I had to get this in before John Gotze. In a new survey, sponsored by IBM, and commented on today in the FT (page 4 – doubtless you still have to subscribe to get a proper link to the text, but included here just in case) …
The government’s flagging campaign to drive Britain to the top of the internet-adoption league has received a boost from a survey that places the UK second in the world.
I’d argue with the FT’s use of the word “flagging”. I don’t see anything we’ve done so far as indicating that there’s been any flagging at all; if anything there is ever more focus and effort being put in to it all. Their justification comes from the following statements:
In 1998, it said it wanted the UK to be the best environment in the world to trade electronically by 2002.
In 1999, it said all government services should be online by 2008, a year later bringing the target forward to 2005.
It has also said it wants the most extensive and competitive broadband market in the G7 by 2005.
However, a Cap Gemini Ernst & Young study in January suggested only half of the government’s services were online and placed the UK sixth out of 18 countries. At the same time, the Broadband Stakeholder Group said it was sixth out of seven in terms of broadband penetration in the G7.
I guess that’s the “survey says” view – how you count, who you count, what you count all shif the measures. Some people are ahead on vision, some ahead on execution. Some have coralled everyone down one route and some have let 1000 flowers bloom.

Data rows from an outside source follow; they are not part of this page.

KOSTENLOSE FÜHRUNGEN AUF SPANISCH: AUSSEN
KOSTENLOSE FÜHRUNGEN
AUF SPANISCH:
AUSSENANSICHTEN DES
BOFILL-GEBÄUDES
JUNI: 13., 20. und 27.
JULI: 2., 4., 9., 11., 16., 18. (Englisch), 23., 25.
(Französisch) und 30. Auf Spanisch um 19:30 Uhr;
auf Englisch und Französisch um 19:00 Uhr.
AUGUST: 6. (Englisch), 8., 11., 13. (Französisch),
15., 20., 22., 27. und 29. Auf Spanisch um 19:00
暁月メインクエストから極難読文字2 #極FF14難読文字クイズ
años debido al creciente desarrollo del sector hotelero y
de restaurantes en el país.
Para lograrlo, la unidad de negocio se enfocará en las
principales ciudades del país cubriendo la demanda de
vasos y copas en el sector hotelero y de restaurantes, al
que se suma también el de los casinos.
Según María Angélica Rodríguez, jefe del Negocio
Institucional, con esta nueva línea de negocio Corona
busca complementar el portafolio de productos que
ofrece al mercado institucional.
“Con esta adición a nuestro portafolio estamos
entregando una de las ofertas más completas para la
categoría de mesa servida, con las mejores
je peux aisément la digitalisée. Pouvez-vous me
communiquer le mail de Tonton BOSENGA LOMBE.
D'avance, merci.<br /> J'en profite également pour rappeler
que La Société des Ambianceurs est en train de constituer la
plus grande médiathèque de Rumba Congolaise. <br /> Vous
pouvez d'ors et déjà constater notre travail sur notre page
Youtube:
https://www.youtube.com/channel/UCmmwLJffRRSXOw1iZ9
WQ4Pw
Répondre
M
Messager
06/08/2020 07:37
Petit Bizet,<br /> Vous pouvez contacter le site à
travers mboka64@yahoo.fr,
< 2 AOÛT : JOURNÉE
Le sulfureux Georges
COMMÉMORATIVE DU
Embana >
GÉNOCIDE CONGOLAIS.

Anyway, in this survey … The UK comes second only to Denmark – so I guess my post title should say “British Lions” or UK United or something, but never mind. Funnily enough, the top 5 contains four Scandi countries and the UK.
Remember, this is about e-readiness, not e-government – our placing in e-government isolated is around 11th or so (which is worse than usual I think, but I’m not sure of the methodology). What this is assessing is broadband take-up and availability, business capability, legislation, consumer usage etc. All necessary things.
But, in the past I’ve commented on surveys that have pushed us down the table and questioned their methodology and, apparently, the way things are counted in this one has changed pushing us up a bit. Just shows that we need a survey of surveys or a poll of polls perhaps.
The full report can be found at the EB EIU site – as far as I can tell it’s available to download for free (who says content is worth only what you pay for it?).